▶ **GIVEN ENTRIES**
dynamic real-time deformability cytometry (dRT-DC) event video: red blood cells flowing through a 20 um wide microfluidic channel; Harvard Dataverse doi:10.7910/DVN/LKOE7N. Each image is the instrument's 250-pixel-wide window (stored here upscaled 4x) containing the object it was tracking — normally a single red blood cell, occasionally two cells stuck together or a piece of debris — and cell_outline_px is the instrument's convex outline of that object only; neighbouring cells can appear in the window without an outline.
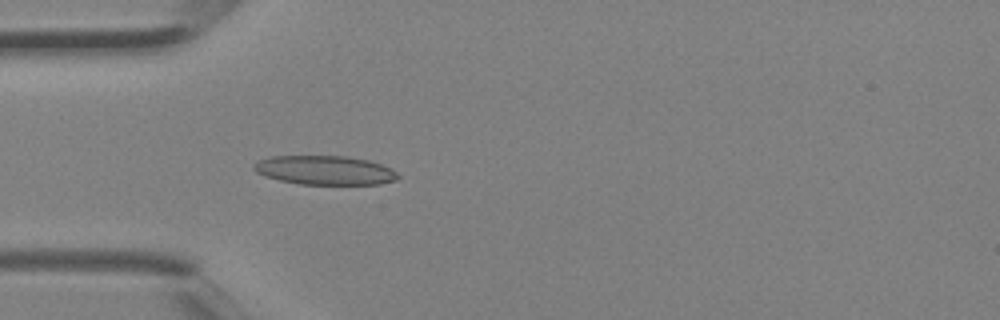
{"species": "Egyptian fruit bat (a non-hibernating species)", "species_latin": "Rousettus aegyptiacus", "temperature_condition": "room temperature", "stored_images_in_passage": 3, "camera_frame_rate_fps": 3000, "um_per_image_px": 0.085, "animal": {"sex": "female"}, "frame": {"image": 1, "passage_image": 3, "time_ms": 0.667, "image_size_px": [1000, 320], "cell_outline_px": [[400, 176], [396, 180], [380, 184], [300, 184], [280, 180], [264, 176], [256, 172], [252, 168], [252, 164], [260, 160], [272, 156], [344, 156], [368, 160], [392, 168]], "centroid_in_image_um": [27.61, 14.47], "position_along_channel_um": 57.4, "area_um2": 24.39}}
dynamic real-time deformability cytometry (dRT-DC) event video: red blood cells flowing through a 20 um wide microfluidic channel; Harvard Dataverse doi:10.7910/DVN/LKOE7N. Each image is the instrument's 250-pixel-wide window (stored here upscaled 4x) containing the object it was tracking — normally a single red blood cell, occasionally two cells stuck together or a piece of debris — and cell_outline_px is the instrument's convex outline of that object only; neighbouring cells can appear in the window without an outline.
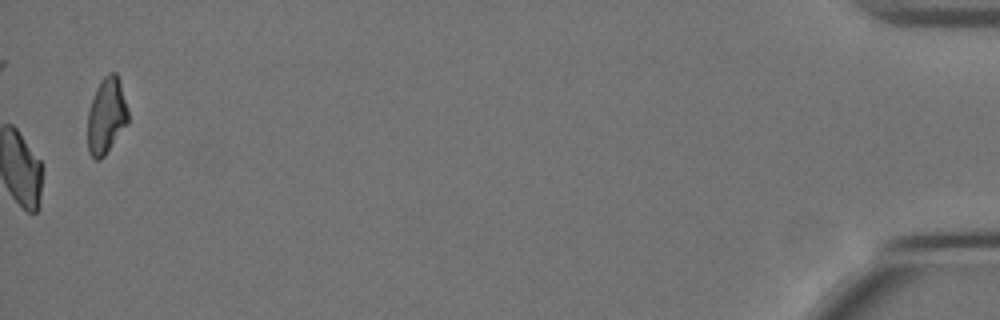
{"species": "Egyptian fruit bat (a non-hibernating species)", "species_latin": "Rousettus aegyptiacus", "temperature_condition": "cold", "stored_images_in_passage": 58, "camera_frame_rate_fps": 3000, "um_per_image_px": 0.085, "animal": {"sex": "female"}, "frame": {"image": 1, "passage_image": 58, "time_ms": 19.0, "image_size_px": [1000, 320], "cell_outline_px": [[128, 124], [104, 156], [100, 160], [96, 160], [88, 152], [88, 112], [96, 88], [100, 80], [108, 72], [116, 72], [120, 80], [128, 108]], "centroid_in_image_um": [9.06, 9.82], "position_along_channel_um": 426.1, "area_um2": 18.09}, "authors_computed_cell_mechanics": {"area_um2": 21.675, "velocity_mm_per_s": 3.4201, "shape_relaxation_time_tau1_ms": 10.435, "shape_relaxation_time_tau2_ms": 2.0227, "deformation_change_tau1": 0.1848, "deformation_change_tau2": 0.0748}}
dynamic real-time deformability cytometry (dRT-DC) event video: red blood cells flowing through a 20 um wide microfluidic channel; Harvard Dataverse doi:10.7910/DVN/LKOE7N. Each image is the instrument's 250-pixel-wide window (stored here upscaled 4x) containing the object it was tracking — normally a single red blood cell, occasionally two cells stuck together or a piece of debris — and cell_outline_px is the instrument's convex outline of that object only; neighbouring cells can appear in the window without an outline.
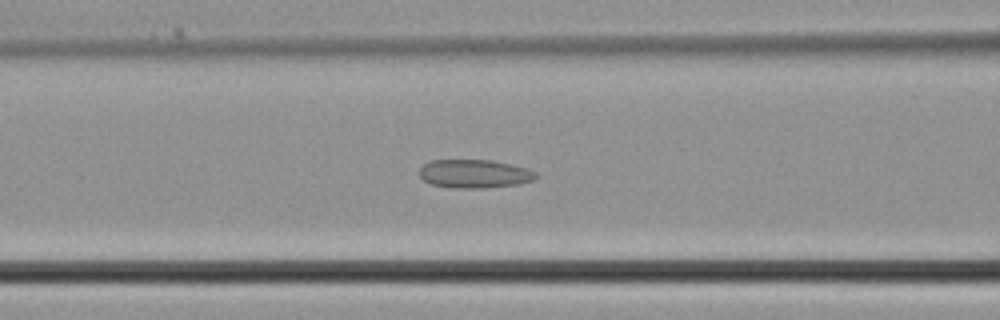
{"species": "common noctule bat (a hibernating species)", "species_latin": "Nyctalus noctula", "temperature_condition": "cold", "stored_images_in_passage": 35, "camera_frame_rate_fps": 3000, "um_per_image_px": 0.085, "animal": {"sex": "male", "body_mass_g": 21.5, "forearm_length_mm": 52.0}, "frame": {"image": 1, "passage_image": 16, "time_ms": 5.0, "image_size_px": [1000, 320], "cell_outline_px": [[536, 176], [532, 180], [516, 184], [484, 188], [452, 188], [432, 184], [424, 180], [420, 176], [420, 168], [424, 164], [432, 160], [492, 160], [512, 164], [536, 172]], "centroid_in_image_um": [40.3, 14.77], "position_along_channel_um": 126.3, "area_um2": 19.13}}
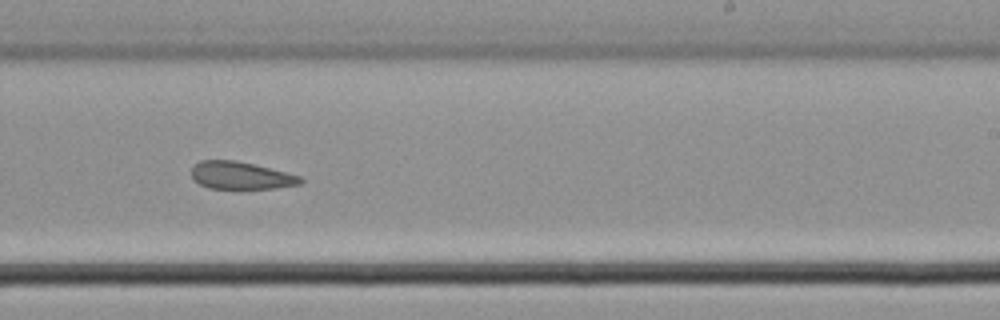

▶ **GIVEN EXERCISE**
Copy the records word for word, leaving no picture in the copy.

▶ **EXPECTED ANSWER**
dynamic real-time deformability cytometry (dRT-DC) event video: red blood cells flowing through a 20 um wide microfluidic channel; Harvard Dataverse doi:10.7910/DVN/LKOE7N. Each image is the instrument's 250-pixel-wide window (stored here upscaled 4x) containing the object it was tracking — normally a single red blood cell, occasionally two cells stuck together or a piece of debris — and cell_outline_px is the instrument's convex outline of that object only; neighbouring cells can appear in the window without an outline.
{"species": "Egyptian fruit bat (a non-hibernating species)", "species_latin": "Rousettus aegyptiacus", "temperature_condition": "room temperature", "stored_images_in_passage": 3, "camera_frame_rate_fps": 3000, "um_per_image_px": 0.085, "animal": {"sex": "female"}, "frame": {"image": 1, "passage_image": 3, "time_ms": 0.667, "image_size_px": [1000, 320], "cell_outline_px": [[400, 176], [396, 180], [380, 184], [300, 184], [280, 180], [264, 176], [256, 172], [252, 168], [252, 164], [260, 160], [272, 156], [344, 156], [368, 160], [392, 168]], "centroid_in_image_um": [27.61, 14.47], "position_along_channel_um": 57.4, "area_um2": 24.39}}
dynamic real-time deformability cytometry (dRT-DC) event video: red blood cells flowing through a 20 um wide microfluidic channel; Harvard Dataverse doi:10.7910/DVN/LKOE7N. Each image is the instrument's 250-pixel-wide window (stored here upscaled 4x) containing the object it was tracking — normally a single red blood cell, occasionally two cells stuck together or a piece of debris — and cell_outline_px is the instrument's convex outline of that object only; neighbouring cells can appear in the window without an outline.
{"species": "Egyptian fruit bat (a non-hibernating species)", "species_latin": "Rousettus aegyptiacus", "temperature_condition": "cold", "stored_images_in_passage": 58, "camera_frame_rate_fps": 3000, "um_per_image_px": 0.085, "animal": {"sex": "female"}, "frame": {"image": 1, "passage_image": 58, "time_ms": 19.0, "image_size_px": [1000, 320], "cell_outline_px": [[128, 124], [104, 156], [100, 160], [96, 160], [88, 152], [88, 112], [96, 88], [100, 80], [108, 72], [116, 72], [120, 80], [128, 108]], "centroid_in_image_um": [9.06, 9.82], "position_along_channel_um": 426.1, "area_um2": 18.09}, "authors_computed_cell_mechanics": {"area_um2": 21.675, "velocity_mm_per_s": 3.4201, "shape_relaxation_time_tau1_ms": 10.435, "shape_relaxation_time_tau2_ms": 2.0227, "deformation_change_tau1": 0.1848, "deformation_change_tau2": 0.0748}}
dynamic real-time deformability cytometry (dRT-DC) event video: red blood cells flowing through a 20 um wide microfluidic channel; Harvard Dataverse doi:10.7910/DVN/LKOE7N. Each image is the instrument's 250-pixel-wide window (stored here upscaled 4x) containing the object it was tracking — normally a single red blood cell, occasionally two cells stuck together or a piece of debris — and cell_outline_px is the instrument's convex outline of that object only; neighbouring cells can appear in the window without an outline.
{"species": "common noctule bat (a hibernating species)", "species_latin": "Nyctalus noctula", "temperature_condition": "cold", "stored_images_in_passage": 35, "camera_frame_rate_fps": 3000, "um_per_image_px": 0.085, "animal": {"sex": "male", "body_mass_g": 21.5, "forearm_length_mm": 52.0}, "frame": {"image": 1, "passage_image": 16, "time_ms": 5.0, "image_size_px": [1000, 320], "cell_outline_px": [[536, 176], [532, 180], [516, 184], [484, 188], [452, 188], [432, 184], [424, 180], [420, 176], [420, 168], [424, 164], [432, 160], [492, 160], [512, 164], [536, 172]], "centroid_in_image_um": [40.3, 14.77], "position_along_channel_um": 126.3, "area_um2": 19.13}}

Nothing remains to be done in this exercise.